The Summer 2006 issue of The Wilson Quarterly includes a long think piece by me on video games. I was having trouble summing up the article, which includes some discussion of the "serious games" movement, a brief look at the history of video games, and quite a bit of analysis and history of the "games are teachers" argument popularized in Steven Johnson's Everything Bad Is Good for You. Fortunately, the magazine's editors did the job quite nicely for me on the table of contents: "Video games aren't for adolescent geeks anymore--if they ever were. Now they're powerful teaching tools, for better and for worse."
Although I'm basically sanguine-to-neutral on the long-term effects of video games on society, I'm particularly interested in what people think about my riff on the "for worse" part of the equation. I'll give away part of my conclusion here:
Shorter Wilson Quarterly: "The important thing to find out about video games isn't whether they are teachers. 'The question is,' as game designer Raph Koster writes in A Theory of Fun for Game Design (2004), 'what do they teach?' ...
"Whether you find the content of video games inoffensive or grotesque, their structure teaches players that the best course of action is always to accept the system and work to succeed within it. 'Games do not permit innovation,' Koster writes. 'They present a pattern. Innovating out of a pattern is by definition outside the magic circle. You don't get to change the physics of a game.' Nor, when a computer is the referee, do you get to challenge the rules or to argue about their merits. That isn't to say that there aren't ways to innovate from within the system. Gamers are famous for coming up with creative approaches to the problems a game presents. But devising a new, unexpected strategy to succeed under the existing rules isn't the same thing as proposing new rules, new systems, new patterns.

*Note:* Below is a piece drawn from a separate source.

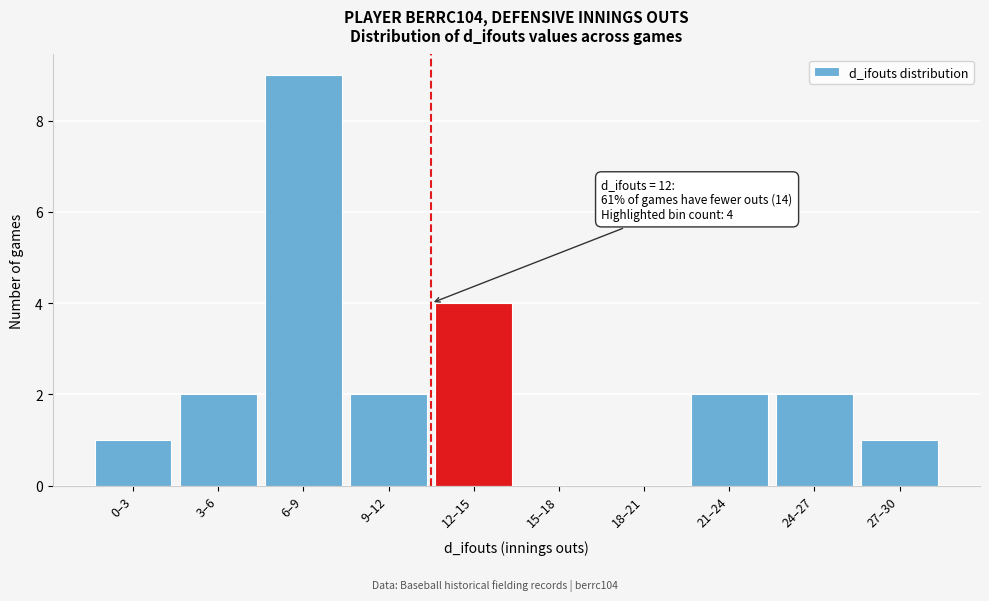

Reading left to right, transcribe all the data shown in this chart.

0–3=1	3–6=2	6–9=9	9–12=2	12–15=4	15–18=0	18–21=0	21–24=2	24–27=2	27–30=1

"Our video game brains, trained on success machines, may be undergoing a Mr. Universe workout, one that leaves us stronger but less flexible."
The article isn't online, so head to your newsstand of choice (even in Kansas) and plunk down your $6.95 for the hard copy to read the rest of it. Alternatively, you could save gas money by mailing the magazine an $8 check.
Recycled video-game stories: The War on Terror's lamest video games; Madden: Sports' new arbiter of cool.
Just finished your article "Are Video Games Evil?" in the Summer 2006 Wilson's Quarterly, and was looking for the online link. I'm sending the link to my longtime gaming buddies (a mixture of ages, with board gamers, video gamers and role players) and hoping to promote some insightful discussion from them.
But, as I've found you, let me say I found your article intriguing. I was also extremely impressed by the surprising (and likely very accurate) conclusion on what seemed an almost tangential thread at the start.
As a longtime paper/board gamer who started with the earliest computer games, I've been torn on what the last ten years of video games REALLY teach.
As all good trainers know, games of any sort are always excellent vehicles to convey information. But we are also aware all games teach at a multitude of levels. Thus I found your conclusion chilling and thought provoking.
However, I would also like to ask, as gamers we frequently 'game the system' - learning to 'win' by playing the loopholes in the game/system rather than playing as 'designed.' I generally find that's the lesson most gamers will take to heart - even if it obscures the intended message the game was meant to convey.
Is my experience not the norm? If you do agree, does it still fit with your premise, or in any way mitigate your conclusion?
Also, the issue many might have expected you to face head on in this article - does violence in video games teach violence? Or more to the point, does the violence in video games inure players to violence? – is not really answered, is it? I realize there is not necessarily a difinitive answer, but what are your thoughts? I am assuming you held that out in an effort to keep a lid on the length of the article and not cloud your main point. But with the space afforded by your blog, would you care to expand on that theme? I'd enjoy reading your thoughts on that, since video games are not my primary method of gaming.
Either way, thank you again for an excellent and insightful article.